I was most inspired by this Mark McGuinness post I read recently
There are so many readables about how patience and persistence are much more reliable than luck and logically and mentally, I get that. Do I, however, want to stick to the same goals for 20 years like the protagonist in the Shawshank Redemption? He had external circumstances driving him. I imagine that if I was unjustly imprisoned or starving or desperate in some other fashion based on an outward circumstance, beyond my control, to a certain extent, I might be able to find a much wider stubborn streak than I usually do now but the fact is, I am not thusly faced.
My husband and I discuss this all the tine. He wins arguments because he outlasts me he says. I say he wins them because his goal is to win whilst mine is to have the debate and be heard. We have different goals in other words and different motivators and mine being the easier one, requires less stubborn effort than his does.
That then brings me to my next thought on the subject, should we celebrate one track mindedness? Society seems to celebrate the idea of being a specialist, of dedicating decades to one line of study or career until you are the best or damn near close to it. I question that ….. Is it truly such a laudable thing to be so stubborn that you are unable to change perspective according to circumstance and/or character development If one is such a stubborn soul, does it not make change, even change for the better, a whole lot more difficult than it might be for someone a whole lot more malleable of spirit such as a me?

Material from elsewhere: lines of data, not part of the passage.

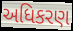
અધિકરણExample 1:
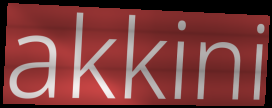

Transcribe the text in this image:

akkini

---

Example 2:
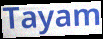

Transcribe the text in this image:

Tayam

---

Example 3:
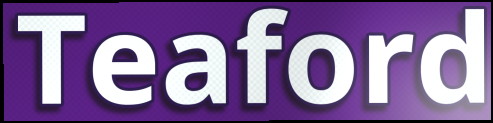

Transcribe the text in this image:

Teaford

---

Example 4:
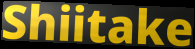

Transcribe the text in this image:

Shiitake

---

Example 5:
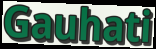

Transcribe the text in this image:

Gauhati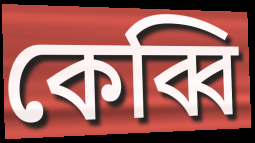
কেব্বিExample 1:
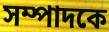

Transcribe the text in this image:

সম্পাদকে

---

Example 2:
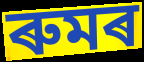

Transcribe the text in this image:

ৰুমৰ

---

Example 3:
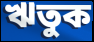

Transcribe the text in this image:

ঋতুক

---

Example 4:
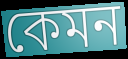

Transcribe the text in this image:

কেমন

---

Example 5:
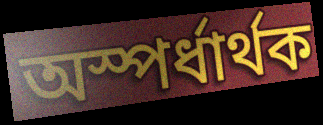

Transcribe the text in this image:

অস্পৰ্ধাৰ্থক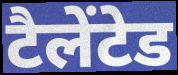
टैलेंटेड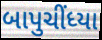
બાપુચીંધ્યા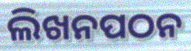
ଲିଖନପଠନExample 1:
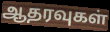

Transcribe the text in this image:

ஆதரவுகள்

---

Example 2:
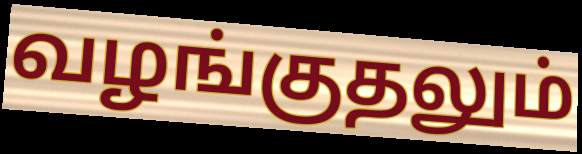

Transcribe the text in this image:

வழங்குதலும்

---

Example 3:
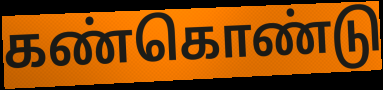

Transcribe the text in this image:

கண்கொண்டு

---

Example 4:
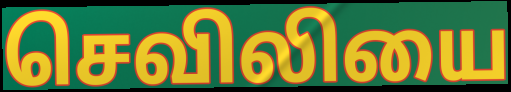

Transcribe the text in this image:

செவிலியை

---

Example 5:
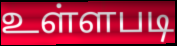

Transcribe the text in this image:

உள்ளபடி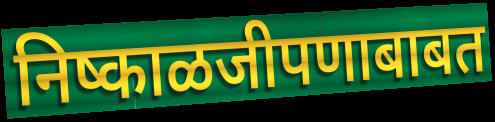
निष्काळजीपणाबाबत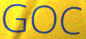
GOCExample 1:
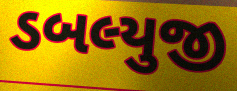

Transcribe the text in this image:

ડબલ્યુજી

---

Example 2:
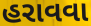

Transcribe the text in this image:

હરાવવા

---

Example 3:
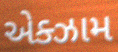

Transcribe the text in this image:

એક્ઝામ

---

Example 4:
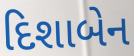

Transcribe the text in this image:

દિશાબેન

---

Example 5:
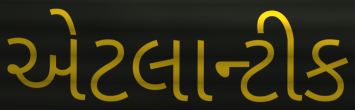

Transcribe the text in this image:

એટલાન્ટીક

Now, it is true that I can be convinced to do crazy things because I try and keep an open mind – the very antithesis of being stubborn but would a better idea not then be to acquire as much knowledge about a given topic as possible AND to keep one’s mind open for any further input and last but not least, then be able to adapt accordingly?
Some would call this flying by the seat of one’s pants but it is still flying and if I was stubbornly clinging to my belief that humans couldn’t, I wouldn’t even be able to do it and I certainly get to fly in a whole lot more directions than I could if I believed that I had just one migrationary path to follow. In other words, I tend to think of stubbornness as being noble only sometimes and I find it very difficult to distinguish when those occasions arise.
I am absolutely sure that being stubborn and one track minded was magnificent in the Shawshank Redemption for example but I am not so sure that I admired it in say an Ahab or a Scrooge or a Hitler or an Amin.. On consideration, perhaps it’s their goals I didn’t admire which means then that it isn’t HOW one pursues things that that the collective we really care about, but WHAT they are pursuing – the end justifying the means and all that.
I have personally never been able to find a solid foundation in head, heart or spirit for that adage and I think I feel the same about stubbornness though I do adore a success and admire anyone who finds it.